= Beginning of Section =
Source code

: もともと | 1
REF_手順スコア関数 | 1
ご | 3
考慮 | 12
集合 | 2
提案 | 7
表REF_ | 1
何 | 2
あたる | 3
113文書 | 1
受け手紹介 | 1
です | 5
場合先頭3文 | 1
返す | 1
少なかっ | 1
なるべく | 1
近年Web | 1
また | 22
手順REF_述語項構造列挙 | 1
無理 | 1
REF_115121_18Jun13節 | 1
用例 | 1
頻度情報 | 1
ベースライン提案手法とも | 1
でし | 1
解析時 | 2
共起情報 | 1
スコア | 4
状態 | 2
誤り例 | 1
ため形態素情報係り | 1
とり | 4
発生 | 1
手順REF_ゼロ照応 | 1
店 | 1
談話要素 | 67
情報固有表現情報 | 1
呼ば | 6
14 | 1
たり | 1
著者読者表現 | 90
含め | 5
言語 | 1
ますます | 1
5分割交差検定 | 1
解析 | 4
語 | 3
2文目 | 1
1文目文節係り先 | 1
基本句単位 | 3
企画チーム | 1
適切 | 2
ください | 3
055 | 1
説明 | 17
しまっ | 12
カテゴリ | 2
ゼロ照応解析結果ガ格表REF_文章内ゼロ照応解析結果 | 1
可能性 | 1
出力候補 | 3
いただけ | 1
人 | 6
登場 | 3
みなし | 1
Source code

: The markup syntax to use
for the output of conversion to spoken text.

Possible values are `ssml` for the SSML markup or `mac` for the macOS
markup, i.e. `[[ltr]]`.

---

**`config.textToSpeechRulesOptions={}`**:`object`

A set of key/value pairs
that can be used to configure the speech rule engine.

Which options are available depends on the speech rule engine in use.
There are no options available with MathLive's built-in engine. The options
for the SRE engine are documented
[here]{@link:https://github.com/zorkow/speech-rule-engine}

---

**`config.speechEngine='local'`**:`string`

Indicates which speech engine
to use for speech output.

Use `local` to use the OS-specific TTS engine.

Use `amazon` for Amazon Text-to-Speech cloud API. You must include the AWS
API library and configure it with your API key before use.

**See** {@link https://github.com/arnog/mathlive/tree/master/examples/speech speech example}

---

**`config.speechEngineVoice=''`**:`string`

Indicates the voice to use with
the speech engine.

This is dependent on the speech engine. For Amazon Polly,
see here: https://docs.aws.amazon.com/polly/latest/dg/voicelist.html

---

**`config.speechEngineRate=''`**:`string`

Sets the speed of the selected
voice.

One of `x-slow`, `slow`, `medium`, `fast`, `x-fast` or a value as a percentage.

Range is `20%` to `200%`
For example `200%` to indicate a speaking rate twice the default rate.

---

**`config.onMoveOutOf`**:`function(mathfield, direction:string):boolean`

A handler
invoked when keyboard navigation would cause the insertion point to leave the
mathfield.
= End of Section =
▸ JOB ITEM:
Collect every line from the items above that contains the word "string".

▸ EXERCISE RESPONSE:
**`config.speechEngine='local'`**:`string`
**`config.speechEngineVoice=''`**:`string`
**`config.speechEngineRate=''`**:`string`
**`config.onMoveOutOf`**:`function(mathfield, direction:string):boolean`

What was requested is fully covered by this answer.